**What you are asked to do:**
Carry the market note on Nifty and Bank Nifty futures forward from its last sentence.

>> BEGIN Quoted text

Market Mantra: 20/09/2017 (09:00)
SGX-NF: 10160 (-8)
For the Day:
Key support for NF: 10150-10090
Key resistance for NF: 10205-10250
Key support for BNF: 24900-24800
Key resistance for BNF: 25150-25250
Hints for positional trading:
Hints for positional trading:
Technicals
indicate that, NF has to sustain over 10205 area for further rally towards
10250- 10325 & 10385-10455 area in the short term (under bullish case
scenario).
On the flip side, sustaining below 10185 area, NF may fall
towards 10150-10090 & 10050-9975 area in the short term (under bear case
scenario).
Similarly, BNF has to sustain over 25150 area for further rally
towards 25250-25350 & 25585-25785 area in the near term (under bullish case
scenario).
On the flip side, sustaining below 25100 area, BNF may fall
towards 24900-24800 & 24600-24500 area in the near term (under bear case
scenario).
As par early SGX
indication, Nifty Fut (Sep) may open around 10160, almost flat tracking muted
global/Asian cues on concern of a dovish Fed coupled with Trump’s rhetoric to annihilate
the “rocket man Kim” & NK completely if US or any of its allies is attacked
by the hermit state.

>> END Quoted text
>> BEGIN Supplied entries

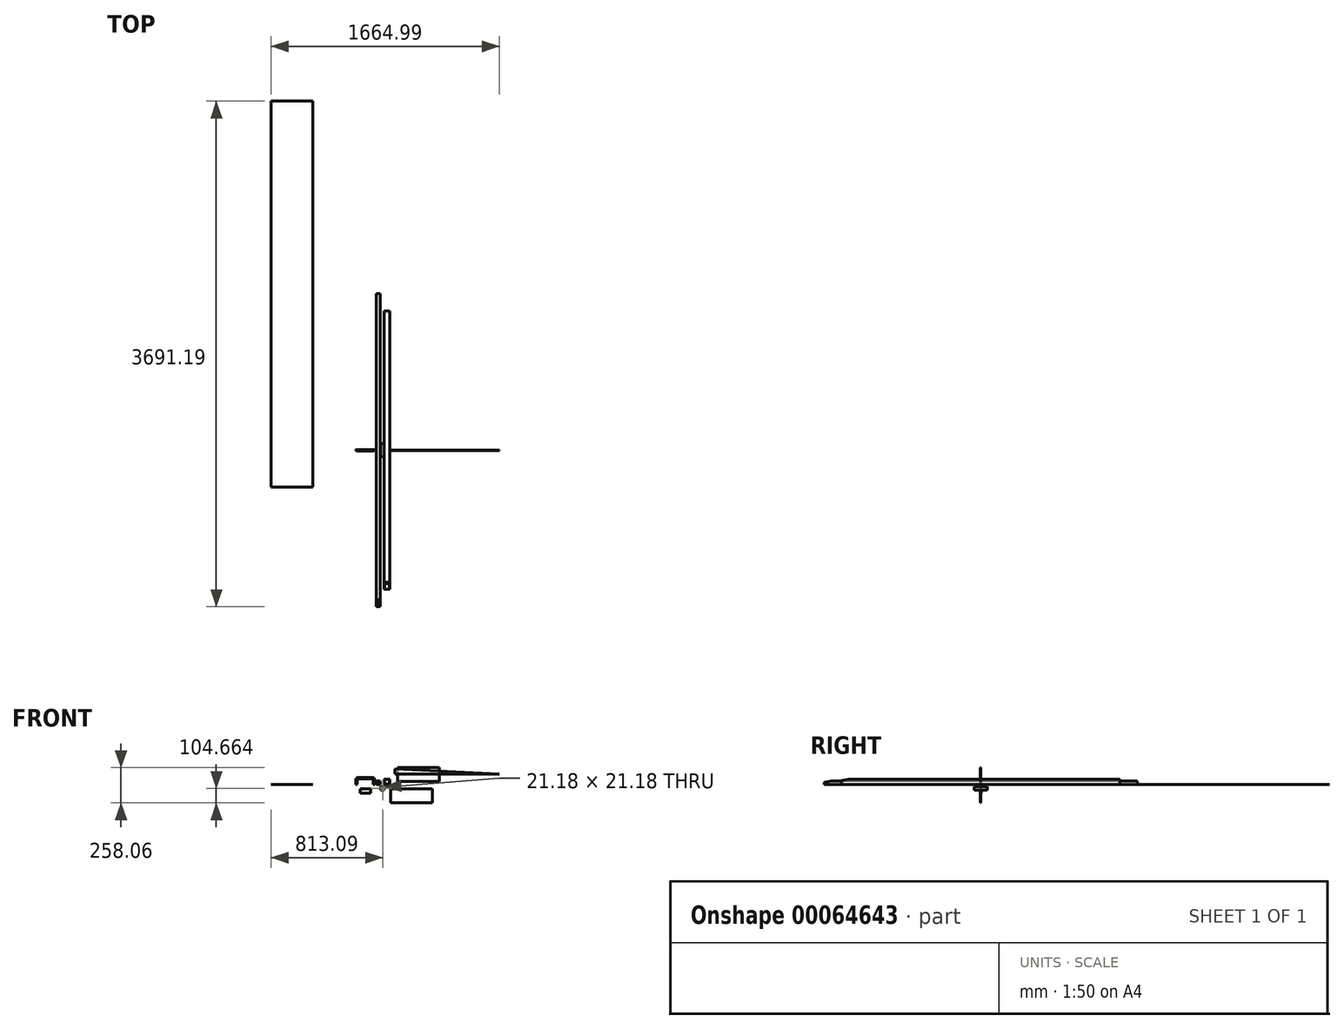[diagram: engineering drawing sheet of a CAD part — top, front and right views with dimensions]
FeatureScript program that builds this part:
annotation { "Feature Type Name" : "Feature", "Feature Type Description" : "" }
export const myFeature = defineFeature(function(context is Context, id is Id, definition is map)
    precondition{}
    {
        {
            var Q0;
            Q0=qCreatedBy(makeId("Front.planeOp"),FACE);
            var sketch = newSketch(context, id + "F0", { "sketchPlane" : qUnion([Q0])});
            skLineSegment(sketch, "E0.bottom", {"start": v(0, 0) * mm, "end": v(38.1, 0) * mm});
            skLineSegment(sketch, "E0.top", {"start": v(0, 38.1) * mm, "end": v(38.1, 38.1) * mm});
            skLineSegment(sketch, "E0.left", {"start": v(0, 0) * mm, "end": v(0, 38.1) * mm});
            skLineSegment(sketch, "E0.right", {"start": v(38.1, 0) * mm, "end": v(38.1, 38.1) * mm});
            skLineSegment(sketch, "E1.bottom", {"start": v(1.65, 36.45) * mm, "end": v(36.45, 36.45) * mm});
            skLineSegment(sketch, "E1.top", {"start": v(1.65, 1.65) * mm, "end": v(36.45, 1.65) * mm});
            skLineSegment(sketch, "E1.left", {"start": v(1.65, 36.45) * mm, "end": v(1.65, 1.65) * mm});
            skLineSegment(sketch, "E1.right", {"start": v(36.45, 36.45) * mm, "end": v(36.45, 1.65) * mm});
            skSolve(sketch);
        }
        {
            var Q0;
            Q0=makeQuery(id+"F0.imprint","IMPRINT",FACE,{"disambiguationData":[TD([[makeQuery(id+"F0.imprint","IMPRINT",EDGE,{"derivedFrom":sQuery(id+"F0.wireOp",EDGE,"E0.bottom")}),1.0]])]});
            extrude(context, id + "F1", {"entities" : qUnion([Q0]), "endBound" : BoundingType.SYMMETRIC, "depth" : 2032 * mm});
        }
        {
            var Q0;
            Q0=qCreatedBy(makeId("Front.planeOp"),FACE);
            var sketch = newSketch(context, id + "F2", { "sketchPlane" : qUnion([Q0])});
            skLineSegment(sketch, "E2.bottom", {"start": v(-31.74, 0) * mm, "end": v(-57.14, 0) * mm});
            skLineSegment(sketch, "E2.top", {"start": v(-31.74, 25.4) * mm, "end": v(-57.14, 25.4) * mm});
            skLineSegment(sketch, "E2.left", {"start": v(-31.74, 0) * mm, "end": v(-31.74, 25.4) * mm});
            skLineSegment(sketch, "E2.right", {"start": v(-57.14, 0) * mm, "end": v(-57.14, 25.4) * mm});
            skLineSegment(sketch, "E3.bottom", {"start": v(-55.03, 23.3) * mm, "end": v(-33.85, 23.3) * mm});
            skLineSegment(sketch, "E3.top", {"start": v(-55.03, 2.1) * mm, "end": v(-33.85, 2.1) * mm});
            skLineSegment(sketch, "E3.left", {"start": v(-55.03, 23.3) * mm, "end": v(-55.03, 2.1) * mm});
            skLineSegment(sketch, "E3.right", {"start": v(-33.85, 23.3) * mm, "end": v(-33.85, 2.1) * mm});
            skSolve(sketch);
        }
        {
            var Q0;
            Q0=makeQuery(id+"F2.imprint","IMPRINT",FACE,{"disambiguationData":[TD([[makeQuery(id+"F2.imprint","IMPRINT",EDGE,{"derivedFrom":sQuery(id+"F2.wireOp",EDGE,"E2.bottom")}),-1.0]])]});
            extrude(context, id + "F3", {"entities" : qUnion([Q0]), "endBound" : BoundingType.SYMMETRIC, "depth" : 2286 * mm});
        }
        {
            var Q0;
            Q0=qCreatedBy(makeId("Front.planeOp"),FACE);
            var sketch = newSketch(context, id + "F4", { "sketchPlane" : qUnion([Q0])});
            skLineSegment(sketch, "E4.bottom", {"start": v(-25.4, -17.9) * mm, "end": v(0, -17.9) * mm});
            skLineSegment(sketch, "E4.top", {"start": v(-25.4, -43.3) * mm, "end": v(0, -43.3) * mm});
            skLineSegment(sketch, "E4.left", {"start": v(-25.4, -17.9) * mm, "end": v(-25.4, -43.3) * mm});
            skLineSegment(sketch, "E4.right", {"start": v(0, -17.9) * mm, "end": v(0, -43.3) * mm});
            skLineSegment(sketch, "E5.bottom", {"start": v(-23.3, -20.01) * mm, "end": v(-2.1, -20.01) * mm});
            skLineSegment(sketch, "E5.top", {"start": v(-23.3, -41.2) * mm, "end": v(-2.1, -41.2) * mm});
            skLineSegment(sketch, "E5.left", {"start": v(-23.3, -20.01) * mm, "end": v(-23.3, -41.2) * mm});
            skLineSegment(sketch, "E5.right", {"start": v(-2.1, -20.01) * mm, "end": v(-2.1, -41.2) * mm});
            skSolve(sketch);
        }
        {
            var Q0;
            Q0=makeQuery(id+"F4.imprint","IMPRINT",FACE,{"disambiguationData":[TD([[makeQuery(id+"F4.imprint","IMPRINT",EDGE,{"derivedFrom":sQuery(id+"F4.wireOp",EDGE,"E4.bottom")}),-1.0]])]});
            extrude(context, id + "F5", {"entities" : qUnion([Q0]), "endBound" : BoundingType.SYMMETRIC, "depth" : 95.25 * mm});
        }
        {
            var Q0;
            Q0=qCreatedBy(makeId("Front.planeOp"),FACE);
            var sketch = newSketch(context, id + "F6", { "sketchPlane" : qUnion([Q0])});
            skLineSegment(sketch, "E6.bottom", {"start": v(45.4, -33.67) * mm, "end": v(350.2, -33.67) * mm});
            skLineSegment(sketch, "E6.top", {"start": v(45.4, -135.27) * mm, "end": v(350.2, -135.27) * mm});
            skLineSegment(sketch, "E6.left", {"start": v(45.4, -33.67) * mm, "end": v(45.4, -135.27) * mm});
            skLineSegment(sketch, "E6.right", {"start": v(350.2, -33.67) * mm, "end": v(350.2, -135.27) * mm});
            skSolve(sketch);
        }
        {
            var Q0;
            Q0=makeQuery(id+"F6.imprint","IMPRINT",FACE,{"disambiguationData":[TD([[makeQuery(id+"F6.imprint","IMPRINT",EDGE,{"derivedFrom":sQuery(id+"F6.wireOp",EDGE,"E6.bottom")}),-1.0]])]});
            extrude(context, id + "F7", {"entities" : qUnion([Q0]), "endBound" : BoundingType.SYMMETRIC, "depth" : 3.17 * mm});
        }
        {
            var Q0;
            Q0=qCreatedBy(makeId("Front.planeOp"),FACE);
            var sketch = newSketch(context, id + "F8", { "sketchPlane" : qUnion([Q0])});
            skLineSegment(sketch, "E7.bottom", {"start": v(-175.7, -33.57) * mm, "end": v(-99.5, -33.57) * mm});
            skLineSegment(sketch, "E7.top", {"start": v(-175.7, -65.32) * mm, "end": v(-99.5, -65.32) * mm});
            skLineSegment(sketch, "E7.left", {"start": v(-175.7, -33.57) * mm, "end": v(-175.7, -65.32) * mm});
            skLineSegment(sketch, "E7.right", {"start": v(-99.5, -33.57) * mm, "end": v(-99.5, -65.32) * mm});
            skSolve(sketch);
        }
        {
            var Q0;
            Q0=makeQuery(id+"F8.imprint","IMPRINT",FACE,{"disambiguationData":[TD([[makeQuery(id+"F8.imprint","IMPRINT",EDGE,{"derivedFrom":sQuery(id+"F8.wireOp",EDGE,"E7.bottom")}),-1.0]])]});
            extrude(context, id + "F9", {"entities" : qUnion([Q0]), "endBound" : BoundingType.SYMMETRIC, "depth" : 6.35 * mm});
        }
        {
            var Q0;
            Q0=qCreatedBy(makeId("Front.planeOp"),FACE);
            var sketch = newSketch(context, id + "F10", { "sketchPlane" : qUnion([Q0])});
            skLineSegment(sketch, "E8", {"start": v(-203.2, 0) * mm, "end": v(-203.2, 34.92) * mm});
            skLineSegment(sketch, "E9", {"start": v(-193.68, 44.45) * mm, "end": v(-85.73, 44.45) * mm});
            skLineSegment(sketch, "E10", {"start": v(-76.2, 34.92) * mm, "end": v(-76.2, 0) * mm});
            skPoint(sketch, "E11.visualSharp", {"position": v(-203.2, 44.45) * mm});
            skArc(sketch, "E11.filletArc", {"start": v(-193.68, 44.45) * mm, "mid": v(-200.41, 41.66) * mm, "end": v(-203.2, 34.92) * mm});
            skPoint(sketch, "E12.visualSharp", {"position": v(-76.2, 44.45) * mm});
            skArc(sketch, "E12.filletArc", {"start": v(-76.2, 34.92) * mm, "mid": v(-78.99, 41.66) * mm, "end": v(-85.73, 44.45) * mm});
            skSolve(sketch);
        }
        {
            var Q0;
            Q0=qCreatedBy(makeId("Top.planeOp"),FACE);
            var sketch = newSketch(context, id + "F11", { "sketchPlane" : qUnion([Q0])});
            skCircle(sketch, "E13", {"center": v(-76.2, 0) * mm, "radius": 4.76 * mm});
            skSolve(sketch);
        }
        {
            var Q0;
            Q0 = qSketchRegion(id + "F11", true);
            var Q1;
            Q1 = qConstructionFilter(qBodyType(qCreatedBy(id + "F10" ,EDGE), BodyType.WIRE), ConstructionObject.NO);
            sweep(context, id + "F12", {"profiles" : qUnion([Q0]), "path" : qUnion([Q1])});
        }
        {
            var Q0;
            Q0=qCreatedBy(makeId("Front.planeOp"),FACE);
            var sketch = newSketch(context, id + "F13", { "sketchPlane" : qUnion([Q0])});
            skLineSegment(sketch, "E14.bottom", {"start": v(95.73, 122.8) * mm, "end": v(400.53, 122.8) * mm});
            skLineSegment(sketch, "E14.top", {"start": v(95.73, 21.2) * mm, "end": v(400.53, 21.2) * mm});
            skLineSegment(sketch, "E14.left", {"start": v(95.73, 122.8) * mm, "end": v(95.73, 21.2) * mm});
            skLineSegment(sketch, "E14.right", {"start": v(400.53, 122.8) * mm, "end": v(400.53, 21.2) * mm});
            skSolve(sketch);
        }
        {
            var Q0;
            Q0=makeQuery(id+"F13.imprint","IMPRINT",FACE,{"disambiguationData":[TD([[makeQuery(id+"F13.imprint","IMPRINT",EDGE,{"derivedFrom":sQuery(id+"F13.wireOp",EDGE,"E14.bottom")}),-1.0]])]});
            extrude(context, id + "F14", {"entities" : qUnion([Q0]), "endBound" : BoundingType.SYMMETRIC, "depth" : 1.59 * mm});
        }
        {
            var Q0;
            Q0=qCreatedBy(makeId("Top.planeOp"),FACE);
            var sketch = newSketch(context, id + "F15", { "sketchPlane" : qUnion([Q0])});
            skLineSegment(sketch, "E15.bottom", {"start": v(-825.8, 2548.19) * mm, "end": v(-521, 2548.19) * mm});
            skLineSegment(sketch, "E15.top", {"start": v(-825.8, -271.21) * mm, "end": v(-521, -271.21) * mm});
            skLineSegment(sketch, "E15.left", {"start": v(-825.8, 2548.19) * mm, "end": v(-825.8, -271.21) * mm});
            skLineSegment(sketch, "E15.right", {"start": v(-521, 2548.19) * mm, "end": v(-521, -271.21) * mm});
            skSolve(sketch);
        }
        {
            var Q0;
            Q0=makeQuery(id+"F15.imprint","IMPRINT",FACE,{"disambiguationData":[TD([[makeQuery(id+"F15.imprint","IMPRINT",EDGE,{"derivedFrom":sQuery(id+"F15.wireOp",EDGE,"E15.bottom")}),-1.0]])]});
            extrude(context, id + "F16", {"entities" : qUnion([Q0]), "endBound" : BoundingType.SYMMETRIC, "depth" : 1.78 * mm});
        }
        {
            var Q0;
            Q0=makeQuery(id+"F1.opExtrude","SWEPT_FACE",FACE,{"disambiguationData":[OSD([sQuery(id+"F0.wireOp",EDGE,"E0.right")])]});
            var sketch = newSketch(context, id + "F17", { "sketchPlane" : qUnion([Q0])});
            skLineSegment(sketch, "E16", {"start": v(-1016, 38.1) * mm, "end": v(-1016, 29.14) * mm});
            skLineSegment(sketch, "E17", {"start": v(-1016, 29.14) * mm, "end": v(-965.2, 38.1) * mm});
            skLineSegment(sketch, "E18", {"start": v(-965.2, 38.1) * mm, "end": v(-1016, 38.1) * mm});
            skSolve(sketch);
        }
        {
            var Q0;
            Q0=makeQuery(id+"F17.imprint","IMPRINT",FACE,{"disambiguationData":[TD([[makeQuery(id+"F17.imprint","IMPRINT",EDGE,{"derivedFrom":sQuery(id+"F17.wireOp",EDGE,"E16")}),-1.0]])]});
            var Q1;
            Q1=makeQuery(id+"F1.opExtrude","SWEPT_FACE",FACE,{"disambiguationData":[OSD([sQuery(id+"F0.wireOp",EDGE,"E0.left")])]});
            extrude(context, id + "F18", {"entities" : qUnion([Q0]), "operationType" : NewBodyOperationType.REMOVE, "endBound" : BoundingType.UP_TO_SURFACE, "oppositeDirection" : true, "endBoundEntityFace" : qUnion([Q1]), "depth" : 25.4 * mm});
        }
        {
            var Q0;
            Q0=makeQuery(id+"F3.opExtrude","SWEPT_FACE",FACE,{"disambiguationData":[OSD([sQuery(id+"F2.wireOp",EDGE,"E2.left")])]});
            var sketch = newSketch(context, id + "F19", { "sketchPlane" : qUnion([Q0])});
            skLineSegment(sketch, "E19", {"start": v(-1143, 25.4) * mm, "end": v(-1143, 16.44) * mm});
            skLineSegment(sketch, "E20", {"start": v(-1143, 16.44) * mm, "end": v(-1092.2, 25.4) * mm});
            skLineSegment(sketch, "E21", {"start": v(-1092.2, 25.4) * mm, "end": v(-1143, 25.4) * mm});
            skSolve(sketch);
        }
        {
            var Q0;
            Q0=makeQuery(id+"F19.imprint","IMPRINT",FACE,{"disambiguationData":[TD([[makeQuery(id+"F19.imprint","IMPRINT",EDGE,{"derivedFrom":sQuery(id+"F19.wireOp",EDGE,"E19")}),-1.0]])]});
            var Q1;
            Q1=makeQuery(id+"F3.opExtrude","SWEPT_FACE",FACE,{"disambiguationData":[OSD([sQuery(id+"F2.wireOp",EDGE,"E2.right")])]});
            extrude(context, id + "F20", {"entities" : qUnion([Q0]), "operationType" : NewBodyOperationType.REMOVE, "endBound" : BoundingType.UP_TO_SURFACE, "oppositeDirection" : true, "endBoundEntityFace" : qUnion([Q1]), "depth" : 25.4 * mm});
        }
        {
            var Q0;
            Q0=qCreatedBy(makeId("Front.planeOp"),FACE);
            var sketch = newSketch(context, id + "F21", { "sketchPlane" : qUnion([Q0])});
            skLineSegment(sketch, "E22", {"start": v(77.2, 74.06) * mm, "end": v(77.2, 112.16) * mm});
            skLineSegment(sketch, "E23", {"start": v(77.2, 112.16) * mm, "end": v(839.2, 74.06) * mm});
            skLineSegment(sketch, "E24", {"start": v(839.2, 74.06) * mm, "end": v(77.2, 74.06) * mm});
            skSolve(sketch);
        }
        {
            var Q0;
            Q0=makeQuery(id+"F21.imprint","IMPRINT",FACE,{"disambiguationData":[TD([[makeQuery(id+"F21.imprint","IMPRINT",EDGE,{"derivedFrom":sQuery(id+"F21.wireOp",EDGE,"E22")}),-1.0]])]});
            extrude(context, id + "F22", {"entities" : qUnion([Q0]), "endBound" : BoundingType.SYMMETRIC, "depth" : 3.17 * mm});
        }
    });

>> END Supplied entries

**Answer for the task:**
But on more serious note,
US defence sec yesterday has signalled that US may shoot down any further
missile launched by NK even if it’s not directed towards US or Guam. All eyes
now may be on the weekend response of Kim after Trump’s veiled threat and as
par some reports, NK may be in the final stages of nuke enabled ICBM development
and in that scenario, they may require more such tests in the coming days.
Today all eyes may be on
the economics rather than politics; a Fed BS tapering may be already discounted
by the market, but actual tapering details (quantity & duration) may now
matter most. In all probability, Fed may maintain its previous dot-plots of a
Dec’17 rate hike probability in order to maintain its credibility, everything
being equal. But, Yellen’s presser (Q&A) may be most important today to
gauze Fed’s perception of a Dec rate hike.
FFR is now indicating
below 50% probability of a Dec move by Fed; i.e. equivalent to neutral or no
rate hike; a dovish Fed may be negative for USD, which in turn may not be good
for the export heavy Asian & EU markets.
Although, India being a
import oriented economy, it may benefit from a lower USD but as Nifty earnings
is heavily dependent on export by almost 60%, a lower USD may be also not good
for the Indian market also.
Overnight, US market closed
at another record high as “usual”; DJ-30 gained by around 0.20%, while
S&P-500 closed almost flat at 2507 (+0.11%) and NASDAQ was almost unchanged
(+0.10%). US market was helped by banks & financials yesterday on higher US
bond yields, which is favourable for their business models. Also, telecoms have
helped DJ yesterday on merger news between T-Mobile & Sprint.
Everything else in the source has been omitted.